A decade ago, the man would have required surgery to
remove his bone marrow, and then another surgery to
have healthy bone marrow transplanted back into his
body. His chances of surviving the surgeries and the
lengthy recovery process would have been slim, Keuroghelian
said.
But with modern technology, the man bypassed the grueling
bone marrow procedures and instead received the needed
treatment through blood transfusions. He checked out
of the hospital just three weeks after the transfusions.
This patient's speedy recovery is largely the fruit
of modern discoveries in stem cell research. While stem
cell transplantation has benefited patients with diseases
such as leukemia and lymphoma for the past several decades,
in recent years, researchers have explored new potential
treatments for a host of diseases through the use of
embryonic stem cells.
Some doctors suggest that within the next five years,
stem cells could be used to treat everything from heart
disease to diabetes.
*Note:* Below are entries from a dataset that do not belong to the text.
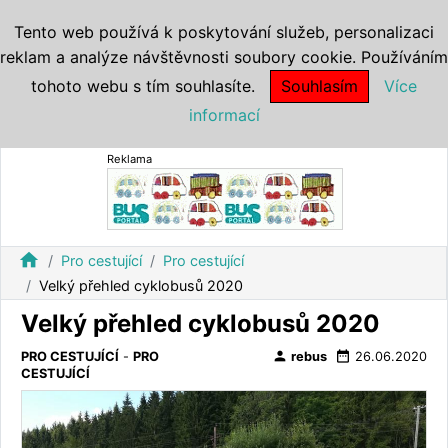
Tento web používá k poskytování služeb, personalizaci
reklam a analýze návštěvnosti soubory cookie. Používáním
tohoto webu s tím souhlasíte.
Souhlasím
Více
informací
Reklama
home
Pro cestující
Pro cestující
Velký přehled cyklobusů 2020
Velký přehled cyklobusů 2020
person
date_range
PRO CESTUJÍCÍ
-
PRO
rebus
26.06.2020
CESTUJÍCÍ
Nurses such as Lindsay Middleton,
RN, a genetic counselor with the urology/oncology branch
of the National Institutes of Health, encourages nurses
to prepare themselves by taking time to grasp the science
that drives this technology.
"Nurses need an understanding of where stem cells
are in the body, how they are obtained, how they are
manipulated in the lab," Middleton said. "Nurses
have always been the basic educators of patients, and
in order for nurses to provide the best nursing care,
they have to have a good understanding at the scientific
level."
Doctors first began taking advantage of stem cell treatments
in the 1970s, when they started using bone marrow from
healthy family members and transplanting it into leukemia
patients, said Stephen Forman, MD, director of hematology
and marrow transplantation at City of Hope National
Medical Center in Duarte, Calif. The stem cells in the
healthy marrow would multiply and replenish the immune
system in the cancer patient.
The next medical leap came when doctors started using
the cancer patient's own marrow rather than that of
a donor, which lowered the rejection rate. In the 1980s,
researchers found another source of stem cells: the
umbilical cord blood. This led to the discovery that
stem cells in the blood of people of any age could be
used for transplantation.
When doctors transplanted a donor's blood-or sometimes
the patient's own blood-into a leukemia patient, the
stem cells would find their way to the bone marrow and
start multiplying. The stem cells would eventually differentiate
into platelets, red blood cells or white blood cells.